Brown has, it seems, finally relaxed into the job. He seems to have decided that he is comfortable with being the underdog in the election campaign, and that he will fight it as well as he can. For him, all the risks of the unexpected are on the upside. Perhaps he takes heart from Ryan Giggs winning the BBC Sports Personality of the Year from the smoothie favourite Jenson Button. Or from Rage Against the Machine coming from nowhere to upset Simon Cowell's Murdoch-like certainty that he had the Christmas No 1 sewn up. Rage Against the Machine would indeed be a curiously fitting analogy for Brown's attempt to position himself as the feral underdog, the insurgent challenger against the media-political establishment that thinks the election is over already.

I think it is mad but feel bound to admire the man's spirit. I do not believe that people vote for underdogs when it comes to big elections. I know that people vote for Jedward or H'Angus the Monkey or even Harriet Harman when they think that the outcome of the election is unimportant. But I do not think that they vote as a joke or a way of expressing themselves when it comes to choosing a government.
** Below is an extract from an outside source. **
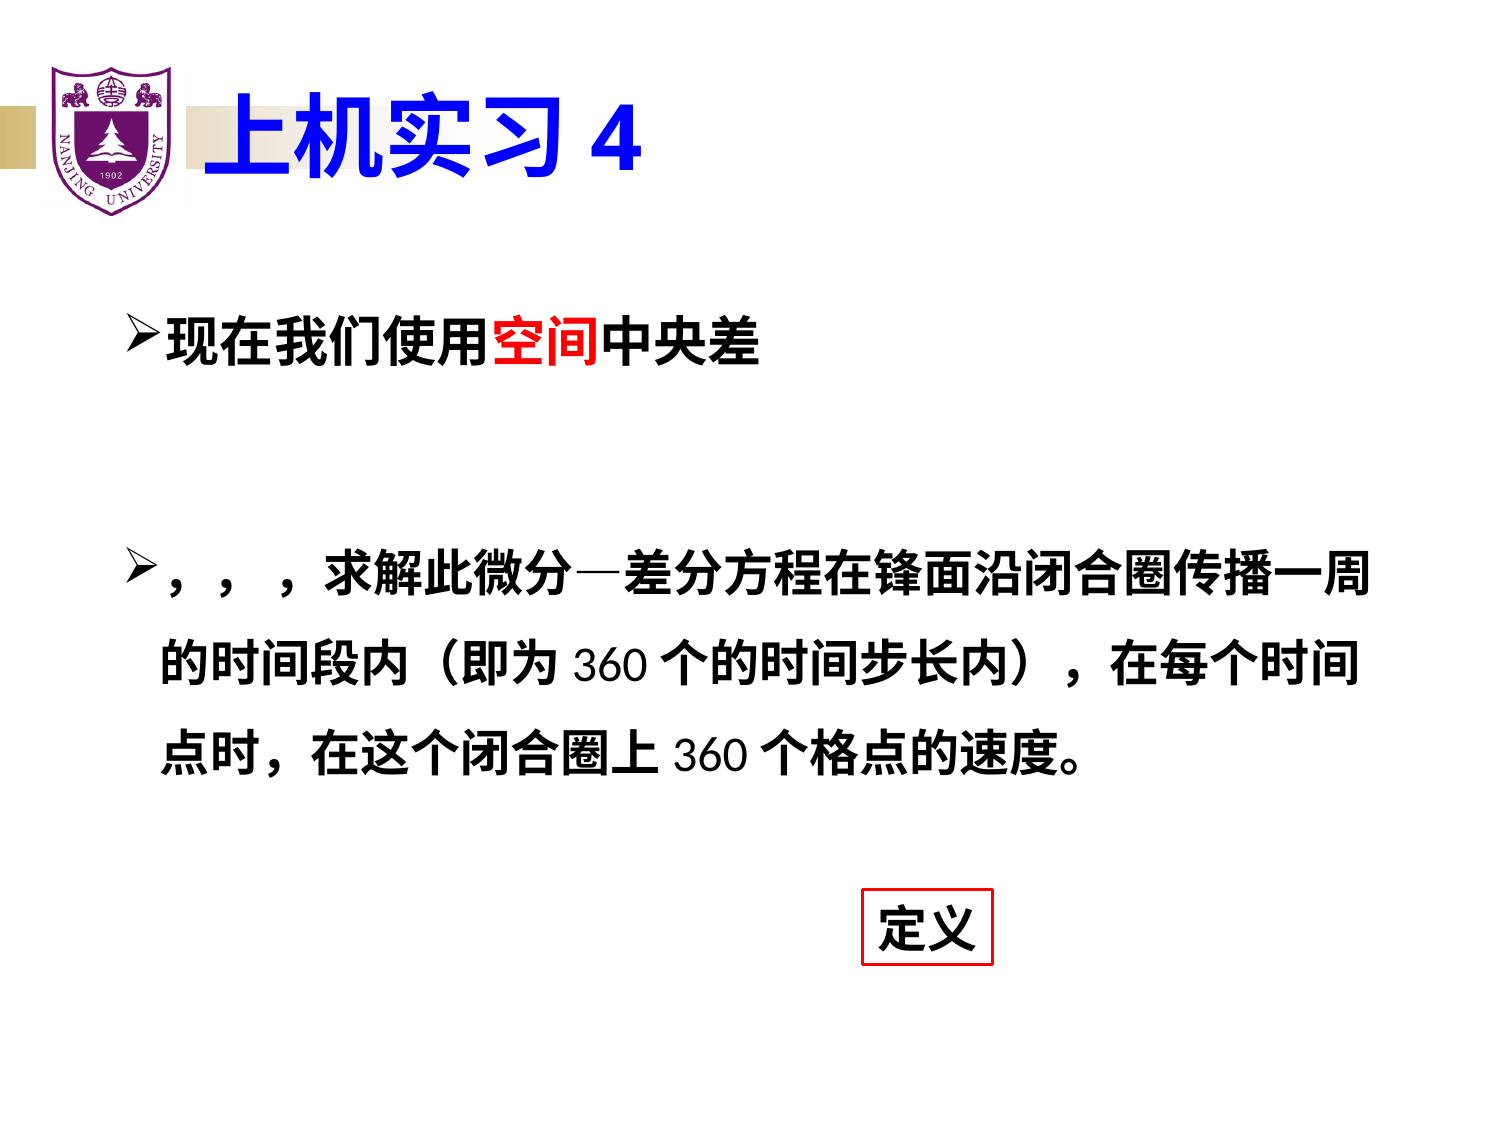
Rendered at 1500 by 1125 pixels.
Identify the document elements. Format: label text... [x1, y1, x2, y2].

title 上机实习4 [185, 31, 1480, 250]
text_box [0, 106, 36, 170]
picture [36, 65, 186, 216]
The underdog posture seems like another motivate-the-core-vote strategy.

If the party leaders were the "rational actors" of economic theory, then Cameron and Clegg should say Yes to televised debates and Brown should say No. It seems likely that, if the voters are exposed to Brown versus Cameron in full face-to-face detail, even with Clegg in the middle, they will gravitate to the fresh face and fiscal responsibility. But you have to give Brown credit for finally coming out fighting.